# [Supplied data]
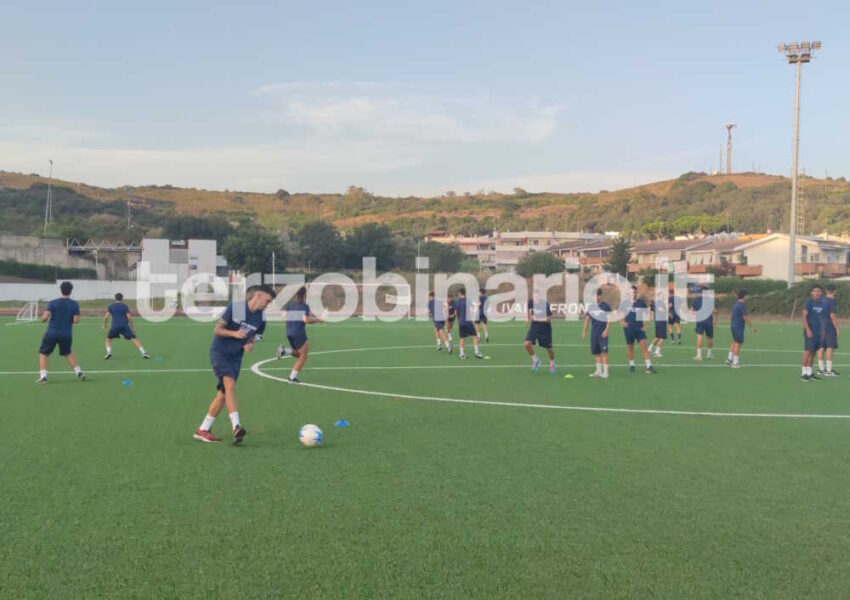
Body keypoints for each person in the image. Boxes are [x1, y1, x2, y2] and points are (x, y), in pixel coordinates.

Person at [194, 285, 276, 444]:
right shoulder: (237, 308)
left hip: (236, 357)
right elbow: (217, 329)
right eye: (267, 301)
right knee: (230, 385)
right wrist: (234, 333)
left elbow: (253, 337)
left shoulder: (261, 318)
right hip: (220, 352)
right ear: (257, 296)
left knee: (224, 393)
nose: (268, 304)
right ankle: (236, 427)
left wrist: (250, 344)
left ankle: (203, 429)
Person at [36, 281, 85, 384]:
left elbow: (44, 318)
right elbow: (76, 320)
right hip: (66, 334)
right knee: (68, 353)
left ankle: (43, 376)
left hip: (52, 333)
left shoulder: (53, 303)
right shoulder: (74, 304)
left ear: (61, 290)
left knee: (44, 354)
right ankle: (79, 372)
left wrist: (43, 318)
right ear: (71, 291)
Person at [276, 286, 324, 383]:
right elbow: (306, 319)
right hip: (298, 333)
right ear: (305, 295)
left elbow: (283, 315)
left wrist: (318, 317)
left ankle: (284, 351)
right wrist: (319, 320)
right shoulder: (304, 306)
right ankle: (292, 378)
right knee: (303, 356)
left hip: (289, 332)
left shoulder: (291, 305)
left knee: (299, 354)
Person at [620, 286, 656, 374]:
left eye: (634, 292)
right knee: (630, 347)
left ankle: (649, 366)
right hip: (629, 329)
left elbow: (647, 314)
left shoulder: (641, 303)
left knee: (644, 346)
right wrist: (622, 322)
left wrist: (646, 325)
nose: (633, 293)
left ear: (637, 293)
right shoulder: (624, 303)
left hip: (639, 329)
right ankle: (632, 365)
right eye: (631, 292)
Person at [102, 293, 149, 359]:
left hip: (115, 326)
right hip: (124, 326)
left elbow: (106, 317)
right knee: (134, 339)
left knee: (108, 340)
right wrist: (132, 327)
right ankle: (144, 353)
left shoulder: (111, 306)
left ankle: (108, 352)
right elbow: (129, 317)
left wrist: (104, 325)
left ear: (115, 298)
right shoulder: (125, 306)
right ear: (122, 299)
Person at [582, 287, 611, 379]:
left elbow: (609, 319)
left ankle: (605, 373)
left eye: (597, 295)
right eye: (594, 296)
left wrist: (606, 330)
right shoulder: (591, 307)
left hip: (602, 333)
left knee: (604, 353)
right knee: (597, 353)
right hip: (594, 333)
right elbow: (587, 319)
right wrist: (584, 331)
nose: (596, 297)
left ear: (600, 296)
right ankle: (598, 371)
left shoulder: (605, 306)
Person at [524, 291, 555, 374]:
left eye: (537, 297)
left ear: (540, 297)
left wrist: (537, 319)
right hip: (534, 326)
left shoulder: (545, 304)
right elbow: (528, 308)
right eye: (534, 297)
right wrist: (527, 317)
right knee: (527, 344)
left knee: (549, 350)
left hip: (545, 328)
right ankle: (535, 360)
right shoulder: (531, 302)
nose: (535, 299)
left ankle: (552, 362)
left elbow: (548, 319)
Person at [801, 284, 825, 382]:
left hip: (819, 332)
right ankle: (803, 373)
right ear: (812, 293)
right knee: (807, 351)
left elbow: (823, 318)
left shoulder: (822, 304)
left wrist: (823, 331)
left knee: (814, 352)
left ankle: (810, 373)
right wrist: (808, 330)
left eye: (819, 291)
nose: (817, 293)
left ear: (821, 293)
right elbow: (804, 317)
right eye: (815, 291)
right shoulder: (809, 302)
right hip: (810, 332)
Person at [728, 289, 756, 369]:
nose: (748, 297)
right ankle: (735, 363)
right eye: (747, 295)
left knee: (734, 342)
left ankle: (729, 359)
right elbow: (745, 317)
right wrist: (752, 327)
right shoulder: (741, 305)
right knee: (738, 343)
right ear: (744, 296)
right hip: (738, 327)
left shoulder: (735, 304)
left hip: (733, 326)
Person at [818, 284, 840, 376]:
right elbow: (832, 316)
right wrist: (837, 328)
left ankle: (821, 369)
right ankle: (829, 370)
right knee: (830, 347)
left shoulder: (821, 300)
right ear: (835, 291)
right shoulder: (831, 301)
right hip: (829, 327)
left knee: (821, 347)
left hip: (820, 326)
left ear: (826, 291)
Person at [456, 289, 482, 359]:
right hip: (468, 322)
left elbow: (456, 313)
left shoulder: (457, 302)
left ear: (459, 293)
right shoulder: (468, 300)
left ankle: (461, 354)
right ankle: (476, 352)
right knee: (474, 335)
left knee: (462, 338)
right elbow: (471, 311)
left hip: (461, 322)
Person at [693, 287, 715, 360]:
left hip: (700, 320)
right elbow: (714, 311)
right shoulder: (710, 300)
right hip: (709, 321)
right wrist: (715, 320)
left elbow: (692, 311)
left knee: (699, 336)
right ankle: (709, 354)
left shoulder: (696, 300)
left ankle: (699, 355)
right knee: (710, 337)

# [What this task involves]
The copy you produce must repeat all the entries exactly and contain no pictures.

# [Answer area]
Body keypoints for each person in the image. Boxes are [x1, y1, x2, y2] and points are (x, y), in pixel coordinates.

Person at [194, 285, 276, 444]:
right shoulder: (237, 308)
left hip: (236, 357)
right elbow: (217, 329)
right eye: (267, 301)
right knee: (230, 385)
right wrist: (234, 333)
left elbow: (253, 337)
left shoulder: (261, 318)
right hip: (220, 352)
right ear: (257, 296)
left knee: (224, 393)
nose: (268, 304)
right ankle: (236, 427)
left wrist: (250, 344)
left ankle: (203, 429)
Person at [36, 281, 85, 384]:
left elbow: (44, 318)
right elbow: (76, 320)
right hip: (66, 334)
right knee: (68, 353)
left ankle: (43, 376)
left hip: (52, 333)
left shoulder: (53, 303)
right shoulder: (74, 304)
left ear: (61, 290)
left knee: (44, 354)
right ankle: (79, 372)
left wrist: (43, 318)
right ear: (71, 291)
Person at [276, 286, 324, 383]:
right elbow: (306, 319)
right hip: (298, 333)
right ear: (305, 295)
left elbow: (283, 315)
left wrist: (318, 317)
left ankle: (284, 351)
right wrist: (319, 320)
right shoulder: (304, 306)
right ankle: (292, 378)
right knee: (303, 356)
left hip: (289, 332)
left shoulder: (291, 305)
left knee: (299, 354)
Person at [620, 286, 656, 374]:
left eye: (634, 292)
right knee: (630, 347)
left ankle: (649, 366)
right hip: (629, 329)
left elbow: (647, 314)
left shoulder: (641, 303)
left knee: (644, 346)
right wrist: (622, 322)
left wrist: (646, 325)
nose: (633, 293)
left ear: (637, 293)
right shoulder: (624, 303)
left hip: (639, 329)
right ankle: (632, 365)
right eye: (631, 292)
Person at [102, 293, 149, 359]:
left hip: (115, 326)
right hip: (124, 326)
left elbow: (106, 317)
right knee: (134, 339)
left knee: (108, 340)
right wrist: (132, 327)
right ankle: (144, 353)
left shoulder: (111, 306)
left ankle: (108, 352)
right elbow: (129, 317)
left wrist: (104, 325)
left ear: (115, 298)
right shoulder: (125, 306)
right ear: (122, 299)
Person at [582, 287, 611, 379]:
left elbow: (609, 319)
left ankle: (605, 373)
left eye: (597, 295)
right eye: (594, 296)
left wrist: (606, 330)
right shoulder: (591, 307)
left hip: (602, 333)
left knee: (604, 353)
right knee: (597, 353)
right hip: (594, 333)
right elbow: (587, 319)
right wrist: (584, 331)
nose: (596, 297)
left ear: (600, 296)
right ankle: (598, 371)
left shoulder: (605, 306)
Person at [524, 291, 555, 374]:
left eye: (537, 297)
left ear: (540, 297)
left wrist: (537, 319)
right hip: (534, 326)
left shoulder: (545, 304)
right elbow: (528, 308)
right eye: (534, 297)
right wrist: (527, 317)
right knee: (527, 344)
left knee: (549, 350)
left hip: (545, 328)
right ankle: (535, 360)
right shoulder: (531, 302)
nose: (535, 299)
left ankle: (552, 362)
left elbow: (548, 319)
Person at [801, 284, 825, 382]:
left hip: (819, 332)
right ankle: (803, 373)
right ear: (812, 293)
right knee: (807, 351)
left elbow: (823, 318)
left shoulder: (822, 304)
left wrist: (823, 331)
left knee: (814, 352)
left ankle: (810, 373)
right wrist: (808, 330)
left eye: (819, 291)
nose: (817, 293)
left ear: (821, 293)
right elbow: (804, 317)
right eye: (815, 291)
right shoulder: (809, 302)
right hip: (810, 332)
Person at [728, 289, 756, 369]:
nose: (748, 297)
right ankle: (735, 363)
right eye: (747, 295)
left knee: (734, 342)
left ankle: (729, 359)
right elbow: (745, 317)
right wrist: (752, 327)
right shoulder: (741, 305)
right knee: (738, 343)
right ear: (744, 296)
right hip: (738, 327)
left shoulder: (735, 304)
left hip: (733, 326)
Person at [818, 284, 840, 376]:
right elbow: (832, 316)
right wrist: (837, 328)
left ankle: (821, 369)
right ankle: (829, 370)
right knee: (830, 347)
left shoulder: (821, 300)
right ear: (835, 291)
right shoulder: (831, 301)
right hip: (829, 327)
left knee: (821, 347)
left hip: (820, 326)
left ear: (826, 291)
Person at [456, 289, 482, 359]:
right hip: (468, 322)
left elbow: (456, 313)
left shoulder: (457, 302)
left ear: (459, 293)
right shoulder: (468, 300)
left ankle: (461, 354)
right ankle: (476, 352)
right knee: (474, 335)
left knee: (462, 338)
right elbow: (471, 311)
left hip: (461, 322)
Person at [693, 287, 715, 360]:
left hip: (700, 320)
right elbow: (714, 311)
right shoulder: (710, 300)
right hip: (709, 321)
right wrist: (715, 320)
left elbow: (692, 311)
left knee: (699, 336)
right ankle: (709, 354)
left shoulder: (696, 300)
left ankle: (699, 355)
right knee: (710, 337)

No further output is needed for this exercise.